If you are adventerous, you can try to install the LSA pipeline from source. (Again, we strongly suggest just using the Docker image).
The pipleline has the following dependencies.
You'll need to have interpreters for the following languages installed on your machine.
- Ruby (Running the pipeline)
- Python (No wonky libraries, just Python itself to run the
wafscript to install
redsvd. Note: We have found MiniConda not to work with
waf, but the system Python works fine.)
- R (For lots of random stuff)
If you need to install RubyGems, please go here.
These will be installed with Bundler. See the section on installation.
See the documentation for how to install them, but you likely can run something like this
$ Rscript -e "install.packages('gplots', repos = 'http://cran.us.r-project.org')" $ Rscript -e "install.packages('ape', repos = 'http://cran.us.r-project.org')"
Get the pipeline code
Assuming you have met all the dependencies, you need to get the pipeline code.
You can clone the repository like this:
$ git clone --recursive https://github.com/mooreryan/lsa_for_genomes.git
Note: don't forget the recursive flag!
This will give you the master branch which is continuously updated. If you want a stable release, things are a bit more complicated since the git repo has submodules.
Downloading a stable release
First, go and download the lastest release.
Then untar the file.
$ tar xzf lsa_for_genomes-0.11.4.tar.gz
Next, you need to get the code for calculating the SVD, because the release doesn't contain the
$ cd lsa_for_genomes-0.11.4/vendor $ git clone https://github.com/mooreryan/redsvd.git redsvd/
Preparing the code to run
Install the ruby gems
LSA needs specific versions of certain ruby gems. First you must have the bundler gem installed. Install it like so:
$ gem install bundler
Then in the source directory run
$ bundle install
which will manage the ruby gems for you.
Note: If you have other versions of the required ruby gems installed, this may break other ruby programs you have. In this case, I recommend you use something like RVM to manage Ruby and various gemsets.
Compiling C and C++ code
Some parts of the pipeline require compiling. You can do that using
make. From the source directory run
Test it out
Test out the pipeline with our toy data set to make sure eveything works okay!
$ make test_lsa
If everything goes well, this will output a folder called
output in the source directory. Check it out!
Prepping your data
The first thing you need to do is to call ORFs on your genomes or contigs. You should have a file of ORFs for the most granular level of analysis that you want to do. For example, one file of ORFs per genome, one file of ORFs per sample, or one file of ORFs per contig.
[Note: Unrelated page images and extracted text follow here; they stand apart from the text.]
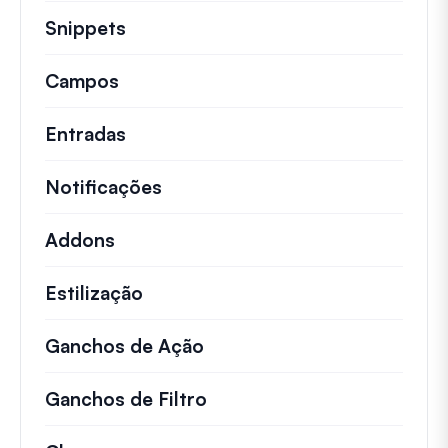
Snippets
Trechos de código rápidos para alt
Campos
Entradas
Notificações
Addons
Estilização
Ganchos de Ação
Detalhes sobre ações impo
Ganchos de Filtro
Informações sobre filtros 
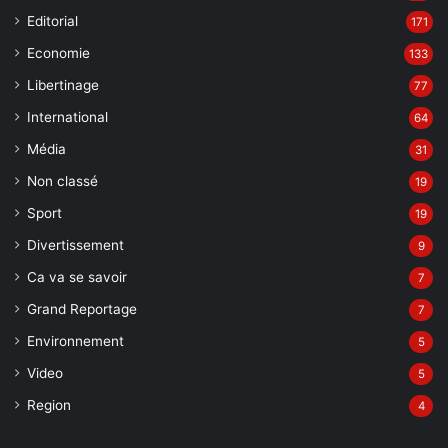
Editorial
171
Economie
133
Libertinage
77
International
64
Média
31
Non classé
19
Sport
19
Divertissement
9
Ca va se savoir
7
Grand Reportage
7
Environnement
5
Video
5
Region
4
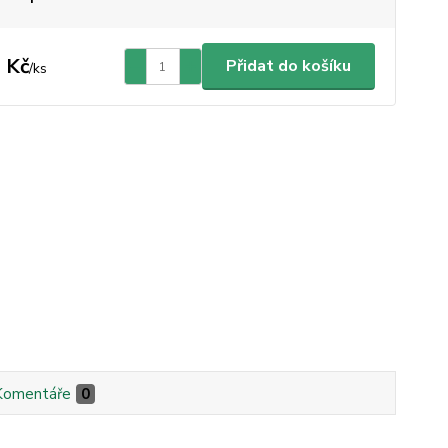
 Kč
Přidat do košíku
/
ks
Komentáře
0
Then you can make a metadata mapping file to do higher level groupings of data. The mapping file is a tab delimited text file with a header line. The first column must be "file name" and match the file names of your input files (without the directory part, e.g., if your file is
/home/mooreryan/orfs.faa, then only put the
orfs.faa part in column 1.) You can have as many additional columns as you wish.
You can see an example here. This mapping file is for the three test genomes.
Running the pipeline
If you have the docker version, you can use our little helper script to make things easy to run. Here is an example of running the test genomes we provide.
bin/run_lsa -i test_files/*.faa.gz -o output
This will pull the latest Docker image so that you're up to date, and then run the pipeline using the Docker image. If you don't want to update your Docker image, please use the
docker run command as described in the Docker tutorials.
If you installed from source, here is an example of running the pipeline on the three test files.
$ ./lsa.rb -m `which mmseqs` -i test_files/*.faa.gz -o output
Note: In this case
mmseqs was on my path already, so I could do the little backtick trick and pass that to
And you'll get a whole bunch of output.